IV can also prolong time to when the cancer comes back and maybe improve cure if the tumor has that biomarker called PD-L1. So, that’s that early stage. So it’s, again, getting more and more complicated and emphasizing that you’ve got to understand the biomarkers of the tumor to know how to best help someone.

When we move to stage III, some have surgery, but when you can’t have surgery, then we do the chemotherapy and the radiation. That’s the key part of the treatment there. And, we also know that immune therapy can be really helpful for a lot of patients when it’s given after the chemo and radiation’s completed. And then for stage IV, I talked about that already, which is you’ve gotta do the biomarkers to figure out the best treatments for some people starting with a targeted pill drug is the right thing if their tumor has those right gene mutations.

For other people, immune therapy alone might be an option if the PD-L1 level is very high and they don’t have one of those gene mutations in the tumor. And for a lot of people, chemotherapy or chemotherapy plus immunotherapy is the right strategy.

Katherine:

Would you help the audience understand the types of therapy for small cell lung cancer specifically?

Dr. Wakelee:

Yes. So, small cell still has the same kind of staging, but it’s a little bit more simple. We talk about extensive stage or limited stage. And what that has to do with is we rarely do surgery for small cell. It tends to have spread earlier. There are a few cases where that’s done, but normally, we divide it up into limited or extensive. And when we talk about that, limited is the radiation doctors can get all of the cancer in one radiation field, and then radiation plus chemotherapy is the standard approach to try to cure. If it’s more extensive than that, then it becomes extensive stage.

And, the best treatment are going to be chemotherapy plus those immune therapy drugs added together.

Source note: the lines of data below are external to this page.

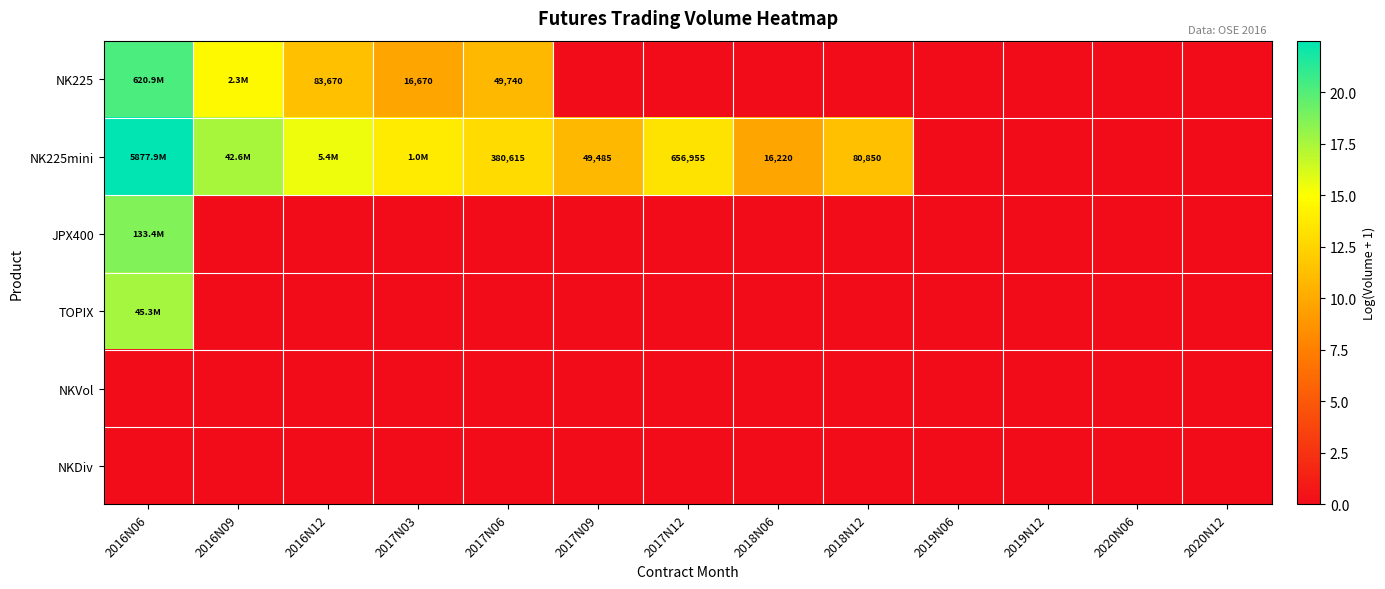

Which category has the lowest value in the NKVol series?

2016N06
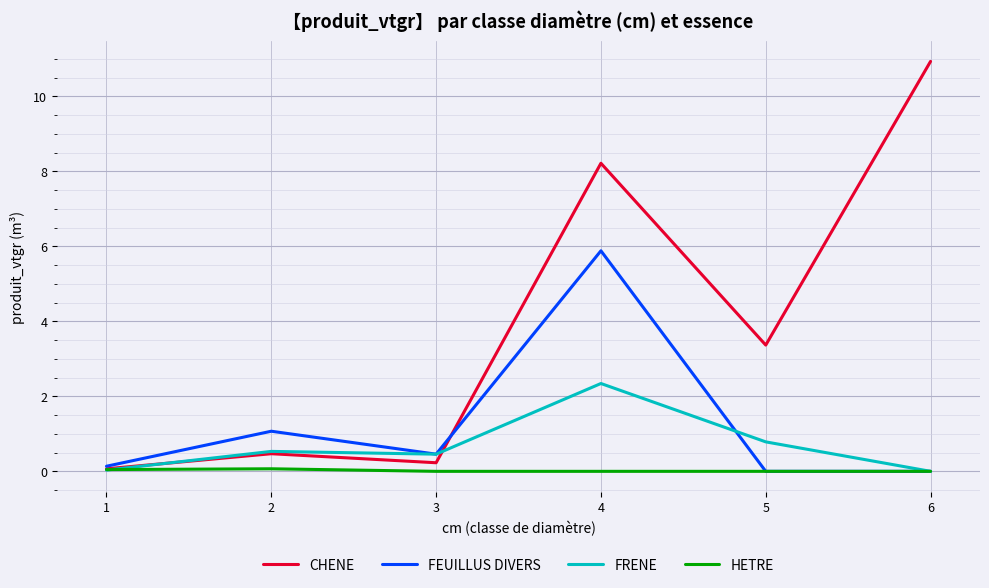

How many values in the CHENE series exceed 3?

3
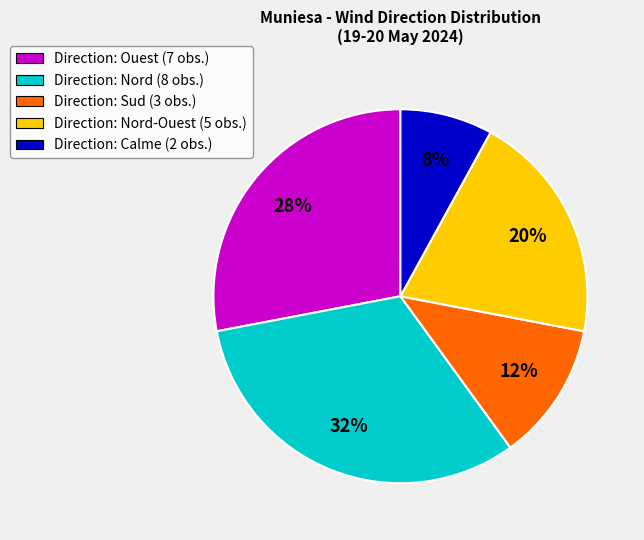

To the nearest percent, what is the average slice percentage?

20%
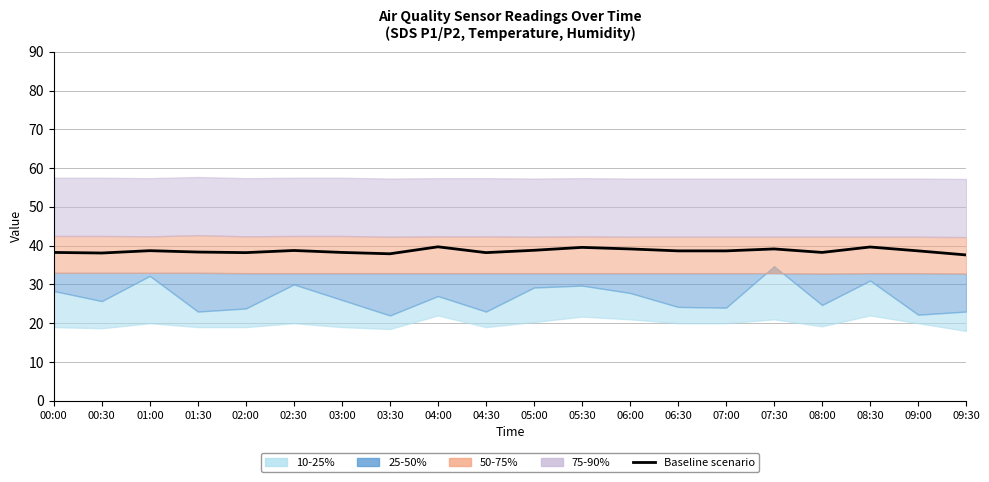

What is the change in value from 06:00 to 09:00?

-0.5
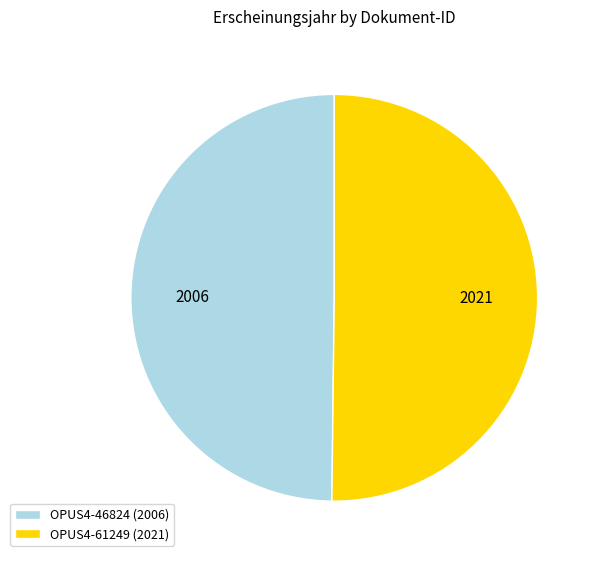

Is the sum of OPUS4-46824 (2006) and OPUS4-61249 (2021) greater than half?

Yes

And so, the chemotherapy drugs that we use for non-small cell and small cell, the platinum drugs play a role in all of it. The drug we partner is a little bit different. There’s a drug etoposide we use a lot in small cell and a lot of other options for non-small cell. And then, the immune therapy drugs, there are a lot of options that are fairly similar for both small cell and for non-small cell.